## start Recorded data
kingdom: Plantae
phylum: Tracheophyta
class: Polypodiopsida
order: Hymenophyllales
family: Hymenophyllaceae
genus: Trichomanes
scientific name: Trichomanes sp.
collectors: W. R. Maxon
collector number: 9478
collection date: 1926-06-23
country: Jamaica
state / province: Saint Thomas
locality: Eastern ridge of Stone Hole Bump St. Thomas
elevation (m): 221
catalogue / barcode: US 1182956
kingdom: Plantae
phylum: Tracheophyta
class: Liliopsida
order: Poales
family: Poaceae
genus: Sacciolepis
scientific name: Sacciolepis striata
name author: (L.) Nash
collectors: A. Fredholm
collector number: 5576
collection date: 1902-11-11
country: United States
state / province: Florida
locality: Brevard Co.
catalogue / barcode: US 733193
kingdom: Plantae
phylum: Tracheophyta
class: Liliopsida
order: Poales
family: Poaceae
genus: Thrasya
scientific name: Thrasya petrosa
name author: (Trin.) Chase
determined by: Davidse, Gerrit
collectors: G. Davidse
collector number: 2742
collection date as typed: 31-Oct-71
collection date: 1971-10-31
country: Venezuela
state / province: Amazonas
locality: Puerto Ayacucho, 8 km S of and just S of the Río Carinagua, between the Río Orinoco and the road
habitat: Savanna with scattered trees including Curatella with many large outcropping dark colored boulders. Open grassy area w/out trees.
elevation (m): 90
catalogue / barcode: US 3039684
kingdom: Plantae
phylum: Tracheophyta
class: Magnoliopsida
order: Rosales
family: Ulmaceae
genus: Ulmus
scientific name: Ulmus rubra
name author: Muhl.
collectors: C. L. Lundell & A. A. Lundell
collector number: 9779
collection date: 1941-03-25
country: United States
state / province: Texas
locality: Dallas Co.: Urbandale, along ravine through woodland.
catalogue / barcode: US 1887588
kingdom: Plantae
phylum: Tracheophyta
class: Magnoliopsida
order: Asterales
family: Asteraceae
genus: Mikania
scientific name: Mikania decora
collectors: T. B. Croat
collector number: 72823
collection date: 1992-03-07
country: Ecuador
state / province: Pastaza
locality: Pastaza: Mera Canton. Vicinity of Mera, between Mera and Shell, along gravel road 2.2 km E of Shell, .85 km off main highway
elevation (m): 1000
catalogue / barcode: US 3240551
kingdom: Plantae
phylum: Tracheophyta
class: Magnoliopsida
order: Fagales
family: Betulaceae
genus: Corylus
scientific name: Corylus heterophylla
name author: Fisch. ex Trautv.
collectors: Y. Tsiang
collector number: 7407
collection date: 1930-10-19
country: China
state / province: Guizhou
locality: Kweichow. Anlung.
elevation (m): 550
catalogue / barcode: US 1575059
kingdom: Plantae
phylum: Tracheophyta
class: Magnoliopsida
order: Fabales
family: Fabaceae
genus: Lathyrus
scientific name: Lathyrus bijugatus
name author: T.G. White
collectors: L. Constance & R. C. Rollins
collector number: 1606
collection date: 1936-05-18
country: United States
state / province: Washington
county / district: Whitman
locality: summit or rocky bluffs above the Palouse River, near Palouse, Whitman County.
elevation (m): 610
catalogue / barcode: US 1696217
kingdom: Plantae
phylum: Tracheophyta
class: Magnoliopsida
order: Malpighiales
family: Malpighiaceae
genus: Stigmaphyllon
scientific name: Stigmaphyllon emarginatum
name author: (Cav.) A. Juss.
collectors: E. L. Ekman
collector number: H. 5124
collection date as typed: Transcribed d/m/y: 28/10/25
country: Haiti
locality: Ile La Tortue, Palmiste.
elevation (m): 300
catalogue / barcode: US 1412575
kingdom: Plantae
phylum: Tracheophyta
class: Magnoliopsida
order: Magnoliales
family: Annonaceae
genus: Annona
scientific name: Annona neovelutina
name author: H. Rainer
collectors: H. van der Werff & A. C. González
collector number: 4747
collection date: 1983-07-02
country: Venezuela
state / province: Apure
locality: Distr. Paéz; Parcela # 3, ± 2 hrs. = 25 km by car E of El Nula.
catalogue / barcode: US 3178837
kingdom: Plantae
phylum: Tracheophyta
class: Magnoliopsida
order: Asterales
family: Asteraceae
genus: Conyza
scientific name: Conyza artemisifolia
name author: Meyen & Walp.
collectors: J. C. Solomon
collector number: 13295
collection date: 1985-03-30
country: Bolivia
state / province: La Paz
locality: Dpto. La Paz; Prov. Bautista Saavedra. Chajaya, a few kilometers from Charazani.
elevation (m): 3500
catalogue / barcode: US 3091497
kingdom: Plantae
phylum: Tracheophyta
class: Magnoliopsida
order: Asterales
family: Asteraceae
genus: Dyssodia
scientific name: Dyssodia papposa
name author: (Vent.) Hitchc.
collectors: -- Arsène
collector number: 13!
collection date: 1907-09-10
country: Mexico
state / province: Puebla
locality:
## end Recorded data
* [Problem]:
Format every line of the material above as a Markdown table with the columns "Row" and "Line", numbering the rows in order and leaving out blank lines.

* [Answer to this task]:
| Row | Line |
|---|---|
| 1 | kingdom: Plantae |
| 2 | phylum: Tracheophyta |
| 3 | class: Polypodiopsida |
| 4 | order: Hymenophyllales |
| 5 | family: Hymenophyllaceae |
| 6 | genus: Trichomanes |
| 7 | scientific name: Trichomanes sp. |
| 8 | collectors: W. R. Maxon |
| 9 | collector number: 9478 |
| 10 | collection date: 1926-06-23 |
| 11 | country: Jamaica |
| 12 | state / province: Saint Thomas |
| 13 | locality: Eastern ridge of Stone Hole Bump St. Thomas |
| 14 | elevation (m): 221 |
| 15 | catalogue / barcode: US 1182956 |
| 16 | kingdom: Plantae |
| 17 | phylum: Tracheophyta |
| 18 | class: Liliopsida |
| 19 | order: Poales |
| 20 | family: Poaceae |
| 21 | genus: Sacciolepis |
| 22 | scientific name: Sacciolepis striata |
| 23 | name author: (L.) Nash |
| 24 | collectors: A. Fredholm |
| 25 | collector number: 5576 |
| 26 | collection date: 1902-11-11 |
| 27 | country: United States |
| 28 | state / province: Florida |
| 29 | locality: Brevard Co. |
| 30 | catalogue / barcode: US 733193 |
| 31 | kingdom: Plantae |
| 32 | phylum: Tracheophyta |
| 33 | class: Liliopsida |
| 34 | order: Poales |
| 35 | family: Poaceae |
| 36 | genus: Thrasya |
| 37 | scientific name: Thrasya petrosa |
| 38 | name author: (Trin.) Chase |
| 39 | determined by: Davidse, Gerrit |
| 40 | collectors: G. Davidse |
| 41 | collector number: 2742 |
| 42 | collection date as typed: 31-Oct-71 |
| 43 | collection date: 1971-10-31 |
| 44 | country: Venezuela |
| 45 | state / province: Amazonas |
| 46 | locality: Puerto Ayacucho, 8 km S of and just S of the Río Carinagua, between the Río Orinoco and the road |
| 47 | habitat: Savanna with scattered trees including Curatella with many large outcropping dark colored boulders. Open grassy area w/out trees. |
| 48 | elevation (m): 90 |
| 49 | catalogue / barcode: US 3039684 |
| 50 | kingdom: Plantae |
| 51 | phylum: Tracheophyta |
| 52 | class: Magnoliopsida |
| 53 | order: Rosales |
| 54 | family: Ulmaceae |
| 55 | genus: Ulmus |
| 56 | scientific name: Ulmus rubra |
| 57 | name author: Muhl. |
| 58 | collectors: C. L. Lundell & A. A. Lundell |
| 59 | collector number: 9779 |
| 60 | collection date: 1941-03-25 |
| 61 | country: United States |
| 62 | state / province: Texas |
| 63 | locality: Dallas Co.: Urbandale, along ravine through woodland. |
| 64 | catalogue / barcode: US 1887588 |
| 65 | kingdom: Plantae |
| 66 | phylum: Tracheophyta |
| 67 | class: Magnoliopsida |
| 68 | order: Asterales |
| 69 | family: Asteraceae |
| 70 | genus: Mikania |
| 71 | scientific name: Mikania decora |
| 72 | collectors: T. B. Croat |
| 73 | collector number: 72823 |
| 74 | collection date: 1992-03-07 |
| 75 | country: Ecuador |
| 76 | state / province: Pastaza |
| 77 | locality: Pastaza: Mera Canton. Vicinity of Mera, between Mera and Shell, along gravel road 2.2 km E of Shell, .85 km off main highway |
| 78 | elevation (m): 1000 |
| 79 | catalogue / barcode: US 3240551 |
| 80 | kingdom: Plantae |
| 81 | phylum: Tracheophyta |
| 82 | class: Magnoliopsida |
| 83 | order: Fagales |
| 84 | family: Betulaceae |
| 85 | genus: Corylus |
| 86 | scientific name: Corylus heterophylla |
| 87 | name author: Fisch. ex Trautv. |
| 88 | collectors: Y. Tsiang |
| 89 | collector number: 7407 |
| 90 | collection date: 1930-10-19 |
| 91 | country: China |
| 92 | state / province: Guizhou |
| 93 | locality: Kweichow. Anlung. |
| 94 | elevation (m): 550 |
| 95 | catalogue / barcode: US 1575059 |
| 96 | kingdom: Plantae |
| 97 | phylum: Tracheophyta |
| 98 | class: Magnoliopsida |
| 99 | order: Fabales |
| 100 | family: Fabaceae |
| 101 | genus: Lathyrus |
| 102 | scientific name: Lathyrus bijugatus |
| 103 | name author: T.G. White |
| 104 | collectors: L. Constance & R. C. Rollins |
| 105 | collector number: 1606 |
| 106 | collection date: 1936-05-18 |
| 107 | country: United States |
| 108 | state / province: Washington |
| 109 | county / district: Whitman |
| 110 | locality: summit or rocky bluffs above the Palouse River, near Palouse, Whitman County. |
| 111 | elevation (m): 610 |
| 112 | catalogue / barcode: US 1696217 |
| 113 | kingdom: Plantae |
| 114 | phylum: Tracheophyta |
| 115 | class: Magnoliopsida |
| 116 | order: Malpighiales |
| 117 | family: Malpighiaceae |
| 118 | genus: Stigmaphyllon |
| 119 | scientific name: Stigmaphyllon emarginatum |
| 120 | name author: (Cav.) A. Juss. |
| 121 | collectors: E. L. Ekman |
| 122 | collector number: H. 5124 |
| 123 | collection date as typed: Transcribed d/m/y: 28/10/25 |
| 124 | country: Haiti |
| 125 | locality: Ile La Tortue, Palmiste. |
| 126 | elevation (m): 300 |
| 127 | catalogue / barcode: US 1412575 |
| 128 | kingdom: Plantae |
| 129 | phylum: Tracheophyta |
| 130 | class: Magnoliopsida |
| 131 | order: Magnoliales |
| 132 | family: Annonaceae |
| 133 | genus: Annona |
| 134 | scientific name: Annona neovelutina |
| 135 | name author: H. Rainer |
| 136 | collectors: H. van der Werff & A. C. González |
| 137 | collector number: 4747 |
| 138 | collection date: 1983-07-02 |
| 139 | country: Venezuela |
| 140 | state / province: Apure |
| 141 | locality: Distr. Paéz; Parcela # 3, ± 2 hrs. = 25 km by car E of El Nula. |
| 142 | catalogue / barcode: US 3178837 |
| 143 | kingdom: Plantae |
| 144 | phylum: Tracheophyta |
| 145 | class: Magnoliopsida |
| 146 | order: Asterales |
| 147 | family: Asteraceae |
| 148 | genus: Conyza |
| 149 | scientific name: Conyza artemisifolia |
| 150 | name author: Meyen & Walp. |
| 151 | collectors: J. C. Solomon |
| 152 | collector number: 13295 |
| 153 | collection date: 1985-03-30 |
| 154 | country: Bolivia |
| 155 | state / province: La Paz |
| 156 | locality: Dpto. La Paz; Prov. Bautista Saavedra. Chajaya, a few kilometers from Charazani. |
| 157 | elevation (m): 3500 |
| 158 | catalogue / barcode: US 3091497 |
| 159 | kingdom: Plantae |
| 160 | phylum: Tracheophyta |
| 161 | class: Magnoliopsida |
| 162 | order: Asterales |
| 163 | family: Asteraceae |
| 164 | genus: Dyssodia |
| 165 | scientific name: Dyssodia papposa |
| 166 | name author: (Vent.) Hitchc. |
| 167 | collectors: -- Arsène |
| 168 | collector number: 13! |
| 169 | collection date: 1907-09-10 |
| 170 | country: Mexico |
| 171 | state / province: Puebla |
| 172 | locality: |